National Audit Office boss: ‘We’re not a remote working organisation’

Some organisations made "premature" decisions, "boxing themselves into a strategy that they might now be regretting", Gareth Davies says
National Audit Office HQ in Victoria, London. Photo: Peter O'Connor/Flickr/CC BY-SA 2.0

By Jim Dunton

06 Dec 2022

National Audit Office head Gareth Davies has told MPs that it has become “clear” that the public-spending watchdog cannot do its work effectively without some element of face-to-face working.

Davies said he was relieved that the organisation had not rushed into pandemic-time decisions about how its operations might work in the future, and that he detected a growing back-to-the office trend.

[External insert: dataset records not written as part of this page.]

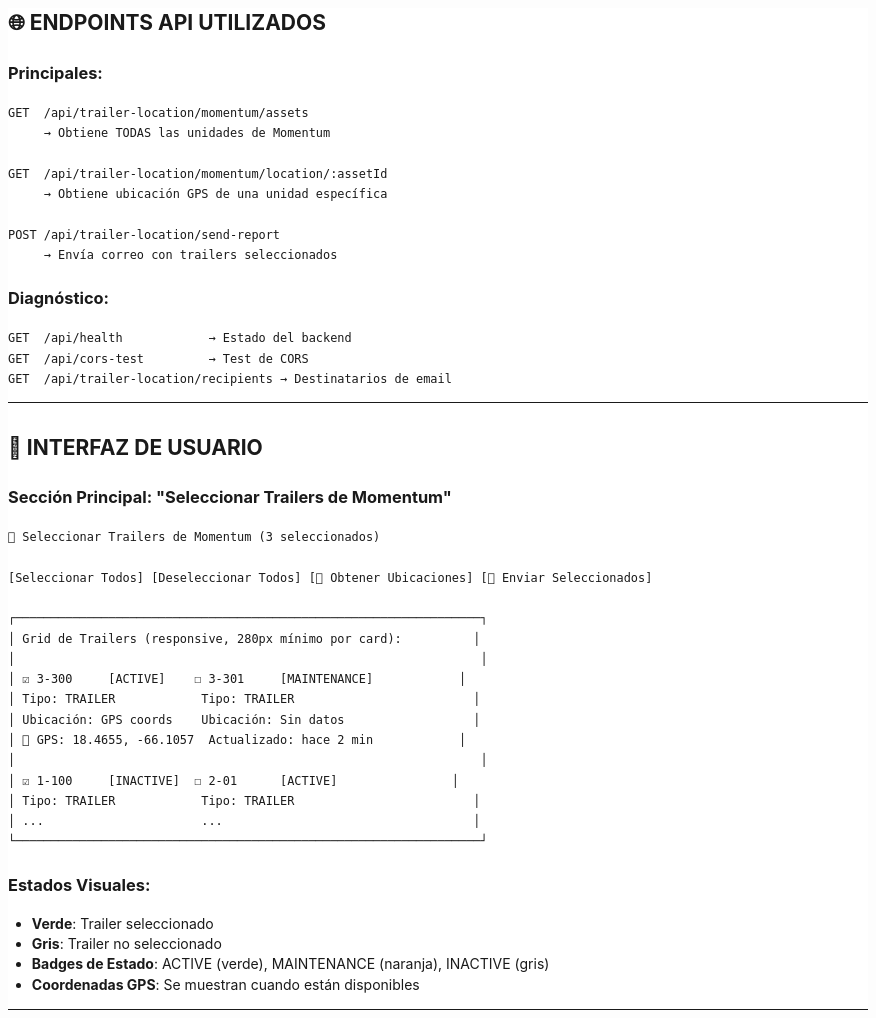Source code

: ## 🌐 ENDPOINTS API UTILIZADOS

### **Principales:**
```
GET  /api/trailer-location/momentum/assets
     → Obtiene TODAS las unidades de Momentum

GET  /api/trailer-location/momentum/location/:assetId
     → Obtiene ubicación GPS de una unidad específica

POST /api/trailer-location/send-report
     → Envía correo con trailers seleccionados
```

### **Diagnóstico:**
```
GET  /api/health            → Estado del backend
GET  /api/cors-test         → Test de CORS
GET  /api/trailer-location/recipients → Destinatarios de email
```

---

## 📱 INTERFAZ DE USUARIO

### **Sección Principal: "Seleccionar Trailers de Momentum"**
```
🚛 Seleccionar Trailers de Momentum (3 seleccionados)

[Seleccionar Todos] [Deseleccionar Todos] [📍 Obtener Ubicaciones] [📧 Enviar Seleccionados]

┌─────────────────────────────────────────────────────────────────┐
│ Grid de Trailers (responsive, 280px mínimo por card):          │
│                                                                 │
│ ☑️ 3-300     [ACTIVE]    ☐ 3-301     [MAINTENANCE]            │
│ Tipo: TRAILER            Tipo: TRAILER                         │
│ Ubicación: GPS coords    Ubicación: Sin datos                  │
│ 📍 GPS: 18.4655, -66.1057  Actualizado: hace 2 min            │
│                                                                 │
│ ☑️ 1-100     [INACTIVE]  ☐ 2-01      [ACTIVE]                │
│ Tipo: TRAILER            Tipo: TRAILER                         │
│ ...                      ...                                   │
└─────────────────────────────────────────────────────────────────┘
```

### **Estados Visuales:**
- **Verde**: Trailer seleccionado
- **Gris**: Trailer no seleccionado
- **Badges de Estado**: ACTIVE (verde), MAINTENANCE (naranja), INACTIVE (gris)
- **Coordenadas GPS**: Se muestran cuando están disponibles

---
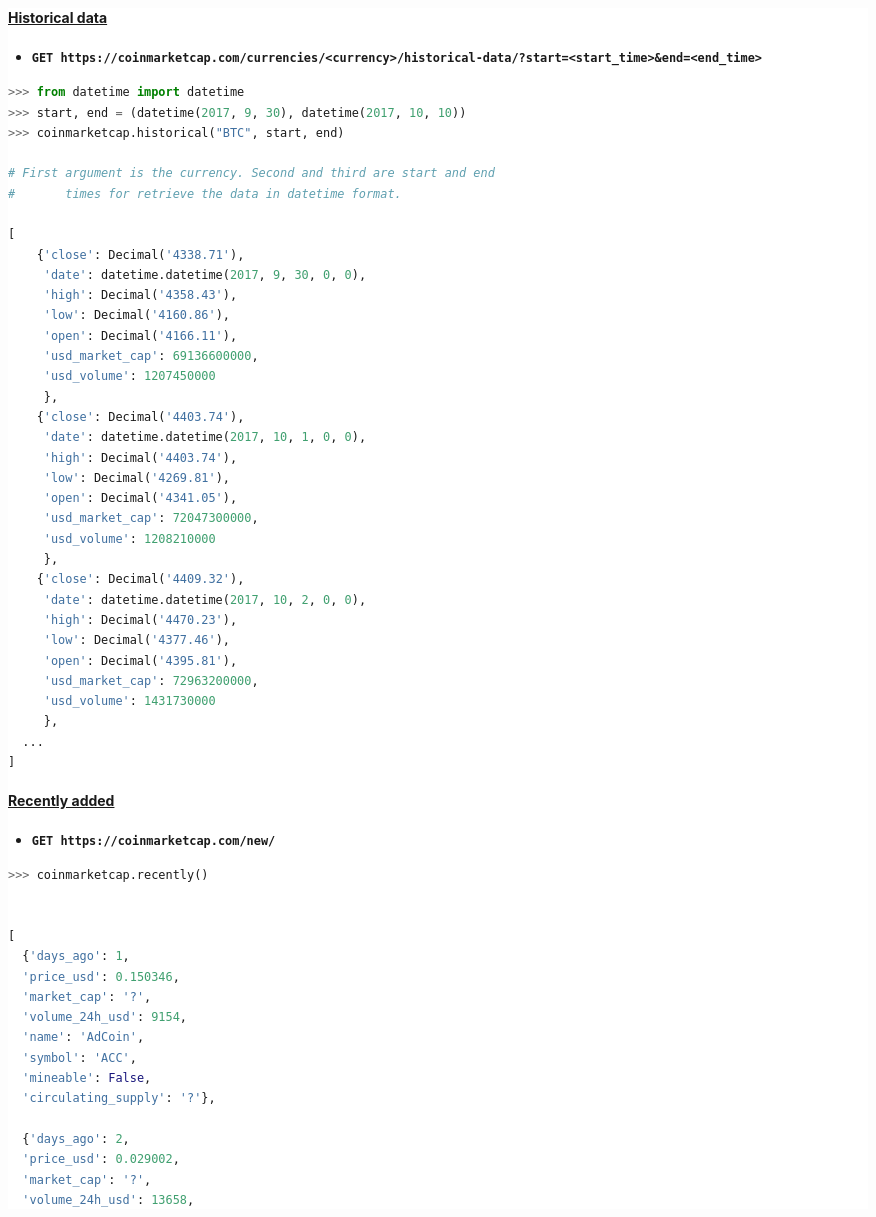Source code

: #### [Historical data](https://coinmarketcap.com/currencies/bitcoin/historical-data/)

- **`GET https://coinmarketcap.com/currencies/<currency>/historical-data/?start=<start_time>&end=<end_time>`**

```python
>>> from datetime import datetime
>>> start, end = (datetime(2017, 9, 30), datetime(2017, 10, 10))
>>> coinmarketcap.historical("BTC", start, end)

# First argument is the currency. Second and third are start and end
#       times for retrieve the data in datetime format.

[
    {'close': Decimal('4338.71'),
     'date': datetime.datetime(2017, 9, 30, 0, 0),
     'high': Decimal('4358.43'),
     'low': Decimal('4160.86'),
     'open': Decimal('4166.11'),
     'usd_market_cap': 69136600000,
     'usd_volume': 1207450000
     },
    {'close': Decimal('4403.74'),
     'date': datetime.datetime(2017, 10, 1, 0, 0),
     'high': Decimal('4403.74'),
     'low': Decimal('4269.81'),
     'open': Decimal('4341.05'),
     'usd_market_cap': 72047300000,
     'usd_volume': 1208210000
     },
    {'close': Decimal('4409.32'),
     'date': datetime.datetime(2017, 10, 2, 0, 0),
     'high': Decimal('4470.23'),
     'low': Decimal('4377.46'),
     'open': Decimal('4395.81'),
     'usd_market_cap': 72963200000,
     'usd_volume': 1431730000
     },
  ...
]

```

#### [Recently added](https://coinmarketcap.com/new/)

- **`GET https://coinmarketcap.com/new/`**

```python
>>> coinmarketcap.recently()


[
  {'days_ago': 1,
  'price_usd': 0.150346,
  'market_cap': '?',
  'volume_24h_usd': 9154,
  'name': 'AdCoin',
  'symbol': 'ACC',
  'mineable': False,
  'circulating_supply': '?'},

  {'days_ago': 2,
  'price_usd': 0.029002,
  'market_cap': '?',
  'volume_24h_usd': 13658,
```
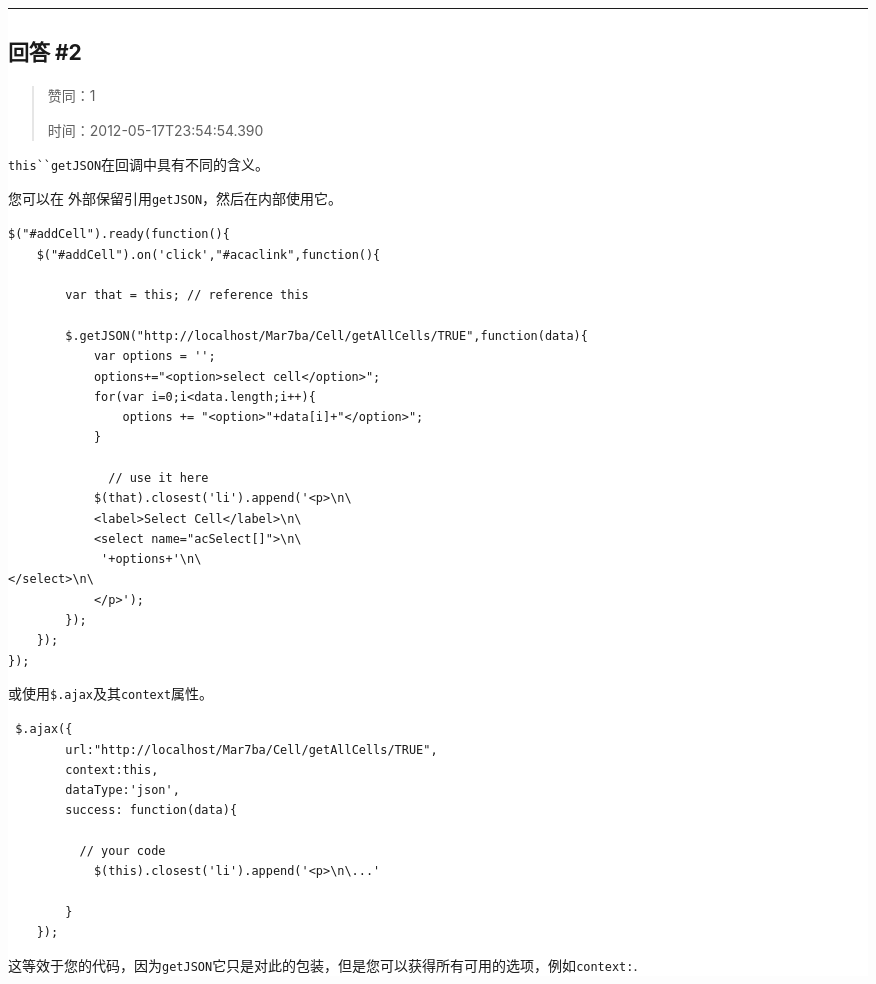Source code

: * * *

## 回答 #2

> 赞同：1
> 
> 时间：2012-05-17T23:54:54.390

`this``getJSON`在回调中具有不同的含义。

您可以在 外部保留引用`getJSON`，然后在内部使用它。

```
$("#addCell").ready(function(){
    $("#addCell").on('click',"#acaclink",function(){

        var that = this; // reference this

        $.getJSON("http://localhost/Mar7ba/Cell/getAllCells/TRUE",function(data){
            var options = '';
            options+="<option>select cell</option>";
            for(var i=0;i<data.length;i++){
                options += "<option>"+data[i]+"</option>";
            }

              // use it here
            $(that).closest('li').append('<p>\n\
            <label>Select Cell</label>\n\
            <select name="acSelect[]">\n\
             '+options+'\n\
</select>\n\
            </p>');
        });
    });
}); 
```

或使用`$.ajax`及其`context`属性。

```
 $.ajax({
        url:"http://localhost/Mar7ba/Cell/getAllCells/TRUE",
        context:this,
        dataType:'json',
        success: function(data){

          // your code
            $(this).closest('li').append('<p>\n\...'

        }
    }); 
```

这等效于您的代码，因为`getJSON`它只是对此的包装，但是您可以获得所有可用的选项，例如`context:`.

However, the NAO boss acknowledged that audit staff may spend less time working onsite with organisations whose accounts are being examined than was previously the case.

Davies’s observations on remote working came at a session of parliament’s Public Accounts Commission, the body that oversees the NAO’s work. He was asked if the “appropriate balance” between on-site and remote working had been achieved.

“We’re getting there,” he replied. “We used to send teams for weeks on end to sit at the Ministry of Defence to do the field work.

“We now take roughly half that time onsite that we did before and we think we’re getting all of the value from being there for that time, and it’s obviously much cheaper as well. So it’s an efficient way of doing it.”

Davies said he believed the pandemic would result in long-term changes to the way audits are conducted, but that an onsite element needed to remain.

“You need face-to-face time, just being part of the office environment that you’re auditing,” he said.

“And, crucially, the relationships you build up with the people who are making the judgments in the accounts – so the finance team, the audit committee.

“All of our experience was in the first year, and maybe two, of the pandemic you were trading on existing relationships. And that was OK, but they quickly deteriorate. And any change and you don’t have that relationship with the new people.

“We’re insisting on face-to-face meetings to set up the work, to sign off the key stages and to meet the audit committee.”

Davies said it had been evident that no long-term decisions about the NAO’s future property requirements should be made during the “heat of the pandemic”.

“We needed to wait, and I’m glad we did that, actually,” he said. “We are now much clearer that we’re not a remote-working organisation. We need to have people together.

“There was a risk a year or so ago of organisations concluding prematurely that they were going to work remotely for a significant amount of time and dispensing with a lot of office space, and boxing themselves into a strategy that they might now be regretting. Because I detect, generally, a shift back to having people in the office.”

Davies added that staff training had suffered during the pandemic, particularly for new recruits.

DWP could escape 34-year tradition of annual fraud-and-error rap

Davies also told MPs he believed it was possible for the Department for Work and Pensions to break out of a three-decade-plus pattern of having its annual report and accounts qualified because of unacceptably high fraud and error levels.

This year DWP declared a record high £8.5bn in fraud and error losses, which saw its accounts qualified for the 34th consecutive year. Last month, members of parliament’s Public Accounts Committee accused the department of lacking a plan to get to grips with the issue.

Davies told this morning’s Public Accounts Commission session that the NAO was working with the department on its investment in improving controls to bring fraud and error losses down to acceptable levels. He said the point at which DWP’s investment was considered to be sufficient would be an important step away from its accounts being qualified.

“We were developing what I thought was a promising approach on that, and then the pandemic hit and everyone had other priorities,” he said.

“We’re now getting back to that agenda, to say if the department can show us the improvements it’s making, the level of control that that’s increasing and therefore the reductions in fraud and error, then, at an appropriate point, when the levels have come down sufficiently, we’ll be able to lift that qualification.

“Clearly at that point, there would still be a level left – although one that you could deem would be the economic controllable amount. To keep on pouring money into the controls eventually becomes uneconomic.”